Text segment =>
┄┄┄┄┄┄
A Perfect Moment
Rabbi Andrew Shaw
Chief Executive, Mizrachi UK
This Shabbat there will be a perfect moment.
What do I mean?
There are times when certain things happen that are totally in sync with what is occurring at the time, even though they, on the face of it, have nothing in common. Don’t google it, it is something I have given a name to!
Confused? Let me explain.
This Shabbat, I will be at a Shabbaton with our new yr 12 leaders for the launch of this year’s Yehudi programme.
For those of you who don’t know what Yehudi is, it is a new initiative of Mizrachi UK to give thousands of Jewish children across the UK role models who they can relate to and be inspired by. The hundred or so leaders over the next two Shabbatot, will be going this year into sixteen primary schools to connect with over 700 year 6 children and begin the process of creating ‘kesharim’ with the children and building on that year on year. Last years leadership group have already started working with the hundreds of year 7 children that they connected with last year.
So that is the event, what is the perfect moment?
That will occur at approximately 10:15am tomorrow, when we begin Kriat Ha Torah, Rishon specifically.
I will probably lain rishon, which is a very unique piece of laining for me. It is the only laining I have done that I have never learnt. For those of you who lain, you know how it works. First you read through the pesukim in the chumash with the notes, then gradually you learn it so well you can do it in the tikun (without vowels or notes) eventually, with that knowledge, you proceed to lain from the Torah – hopefully without any note or word mistakes.
That is how I have learnt every single piece of laining I have ever done, starting from my first piece at North West London Jewish Day School all the way through to today. Every single piece, except one – the one I will lain tomorrow – Rishon of Parshat Vayechi.
The question is why, and the answer will reveal the perfect moment!
It was 1980 and I was about eight years old and I received the exciting news that for my brother’s bar mitzvah we would be going for the first ever time to Israel. We worked out that the laining he would do at the Kotel on the Monday morning would be the same as the one he would lain in Kingsbury – Parshat Vayechi.
So, he began to learn his laining – especially Rishon, for his Barmitzvah at the Kotel.
I heard that laining so many many times over the next year or so, I never learnt it – I didn’t need to, it became part of me, acquiring the laining by osmosis.
┄┄┄┄┄┄
Data =>
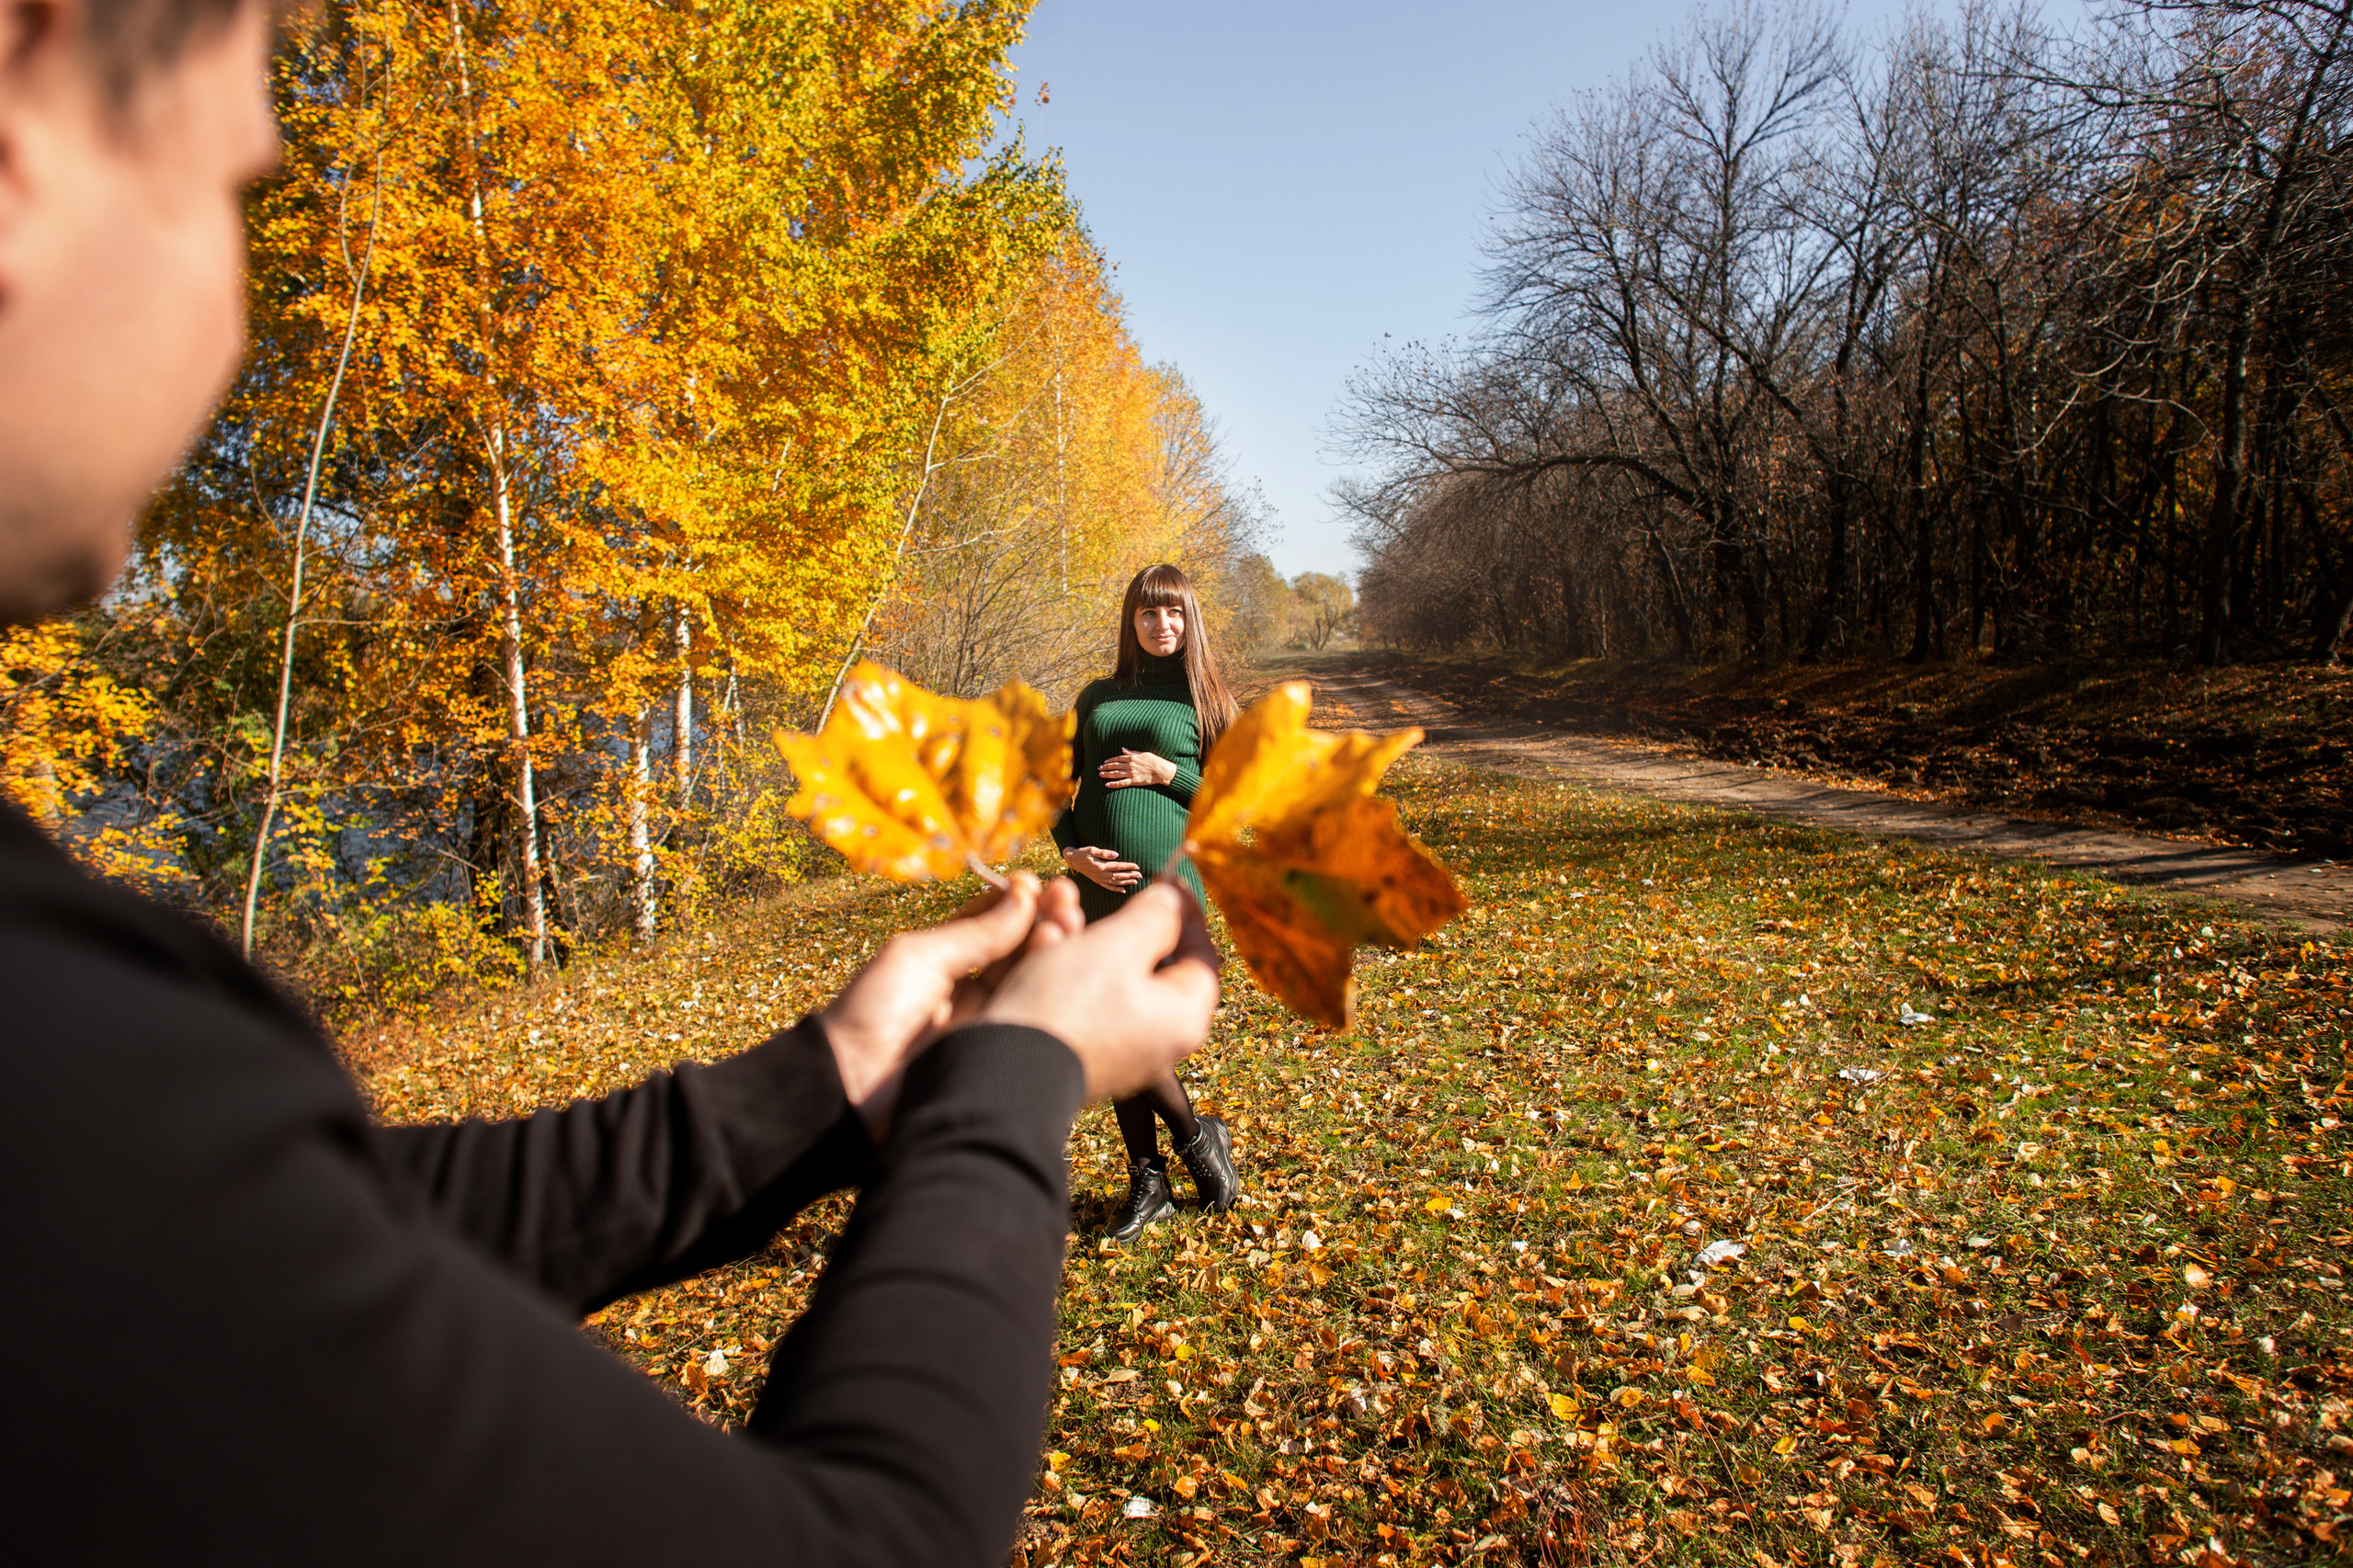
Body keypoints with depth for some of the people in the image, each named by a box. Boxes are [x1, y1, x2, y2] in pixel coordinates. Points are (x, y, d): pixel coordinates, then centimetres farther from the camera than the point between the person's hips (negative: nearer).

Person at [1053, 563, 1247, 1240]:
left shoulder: (1204, 699, 6)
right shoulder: (1099, 697, 14)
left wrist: (1168, 772, -10)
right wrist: (1071, 851, -3)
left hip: (1167, 884, -4)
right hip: (1101, 888, 4)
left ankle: (1197, 1137, 17)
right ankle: (1148, 1184, 22)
┄┄┄┄┄┄
Problem requirements =>
Answer from the Perfect Moment piece.
(a) How many primary schools will the leaders go into this year?
(b) At approximately what time will the perfect moment occur?
(c) Which parsha did the brother lain for his bar mitzvah?
The material placed after the text is drawn from a separate source.

Answer section =>
(a) Sixteen
(b) About 10:15am
(c) Parshat Vayechi